En als een AI in oorlog een bevel geeft die schade of zelfs slachtoffers zou veroorzaken, moet een commandant daar dan gehoor aan geven?

Deze vragen vormen zich nu, terwijl wereldwijde netwerkplatforms zoals Google, Twitter en Facebook, AI gebruiken om meer informatie te verzamelen en te filteren dan hun gebruikers of werknemers kunnen. AI neemt dus beslissingen over wat belangrijk is - en in toenemende mate ook over wat waar is.

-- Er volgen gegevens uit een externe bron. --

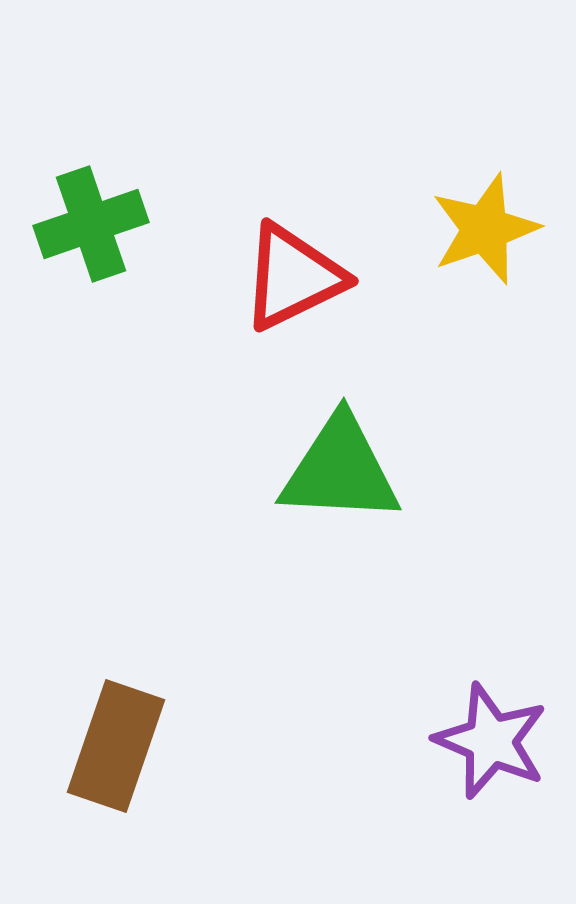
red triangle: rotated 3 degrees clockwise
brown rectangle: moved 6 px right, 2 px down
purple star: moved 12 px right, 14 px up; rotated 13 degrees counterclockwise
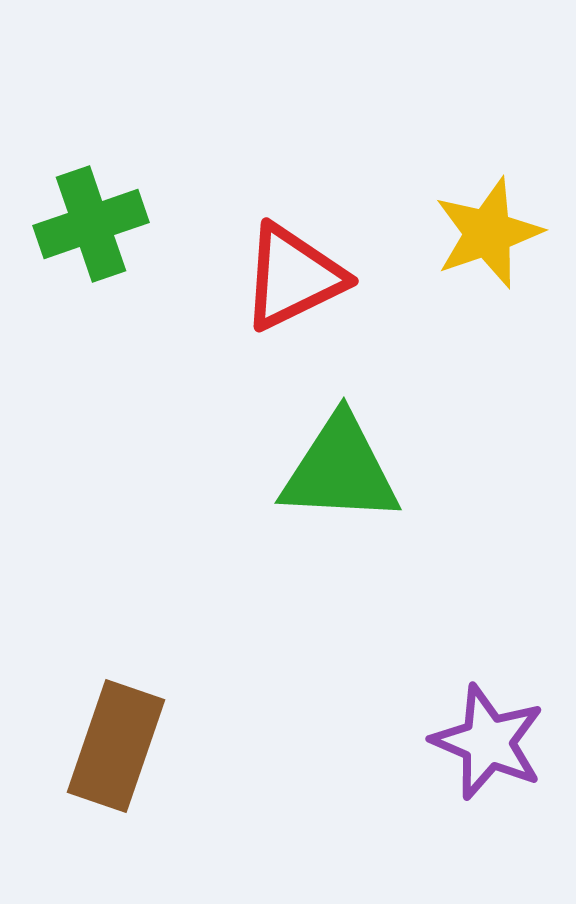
yellow star: moved 3 px right, 4 px down
purple star: moved 3 px left, 1 px down
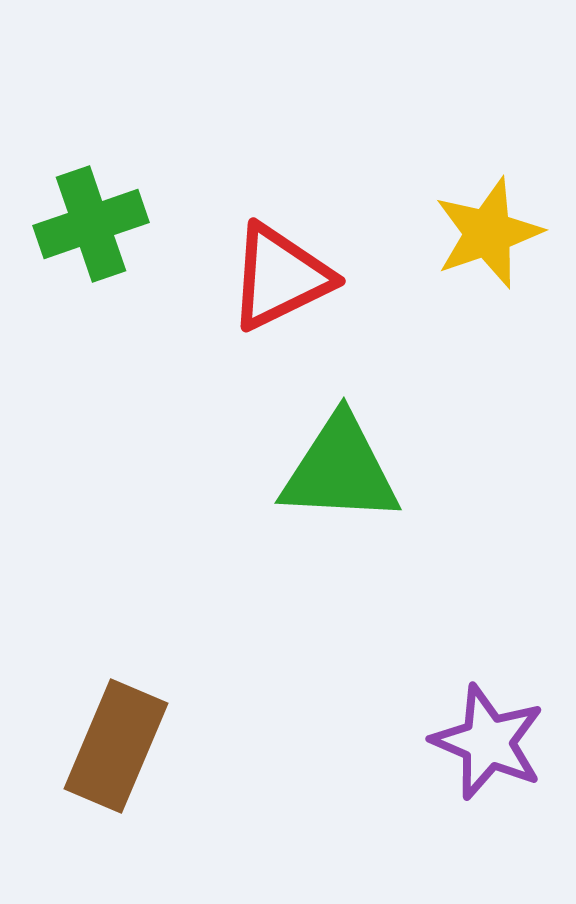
red triangle: moved 13 px left
brown rectangle: rotated 4 degrees clockwise
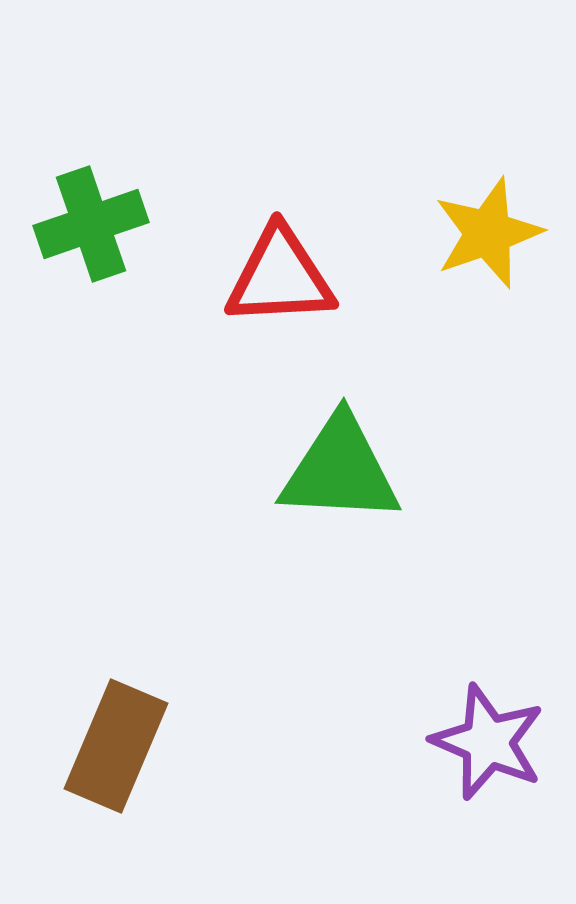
red triangle: rotated 23 degrees clockwise
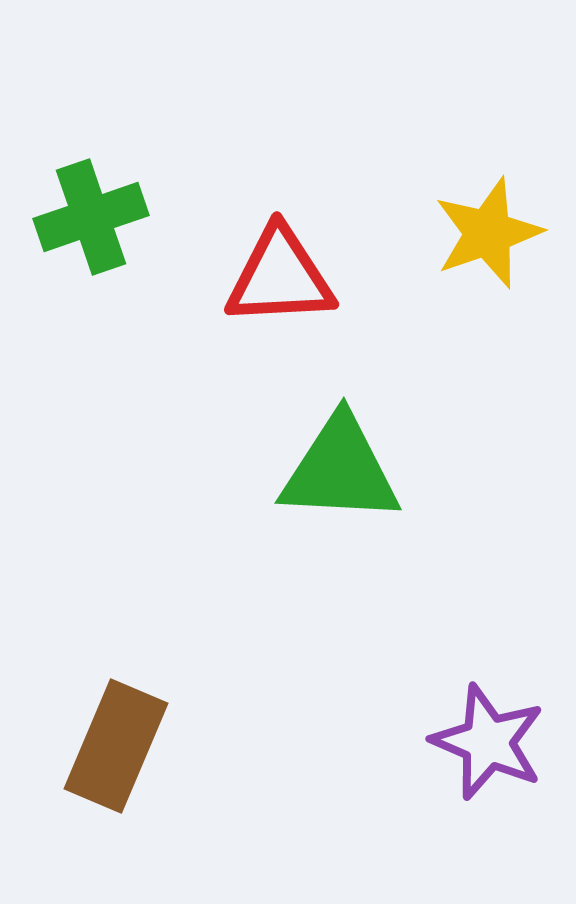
green cross: moved 7 px up
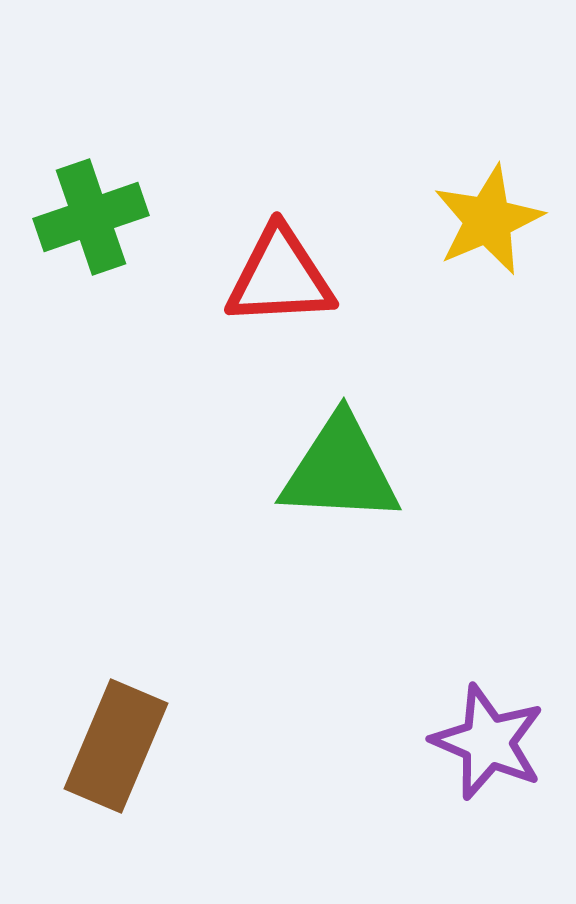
yellow star: moved 13 px up; rotated 4 degrees counterclockwise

Dat Facebook weet dat aggregatie en filtratie desinformatie en psychische aandoeningen verergert, is de fundamentele bewering van klokkenluider Frances Haugen.

Het beantwoorden van deze vragen zal gelijktijdige inspanningen vergen. Men moet niet alleen rekening houden met de praktische en juridische implicaties van AI, maar ook met de filosofische: als AI aspecten van de realiteit waarneemt die mensen niet kunnen waarnemen, hoe beïnvloedt dit dan de menselijke perceptie, cognitie en interactie? Kan AI bevriend raken met mensen? Wat zal de impact van AI zijn op cultuur, menselijkheid en geschiedenis?

Deze vragen zouden ook - buiten ontwikkelaars en regelgevers - moeten worden gesteld aan deskundigen op het gebied van geneeskunde, gezondheid, milieu, landbouw, zaken, psychologie, filosofie, geschiedenis en andere gebieden. Het doel van beide inspanningen zou moeten zijn om extreme reacties te vermijden - ofwel AI uitstellen of er weerstand tegen bieden - en in plaats daarvan een middenweg zoeken: AI vormgeven met menselijke waarden, inclusief de waardigheid en morele keuzevrijheid van mensen. In de VS zou een commissie moeten worden opgericht, beheerd door de overheid, maar bemand door veel denkers in vele domeinen. De vooruitgang van AI is onvermijdelijk, maar de uiteindelijke bestemming is dat niet.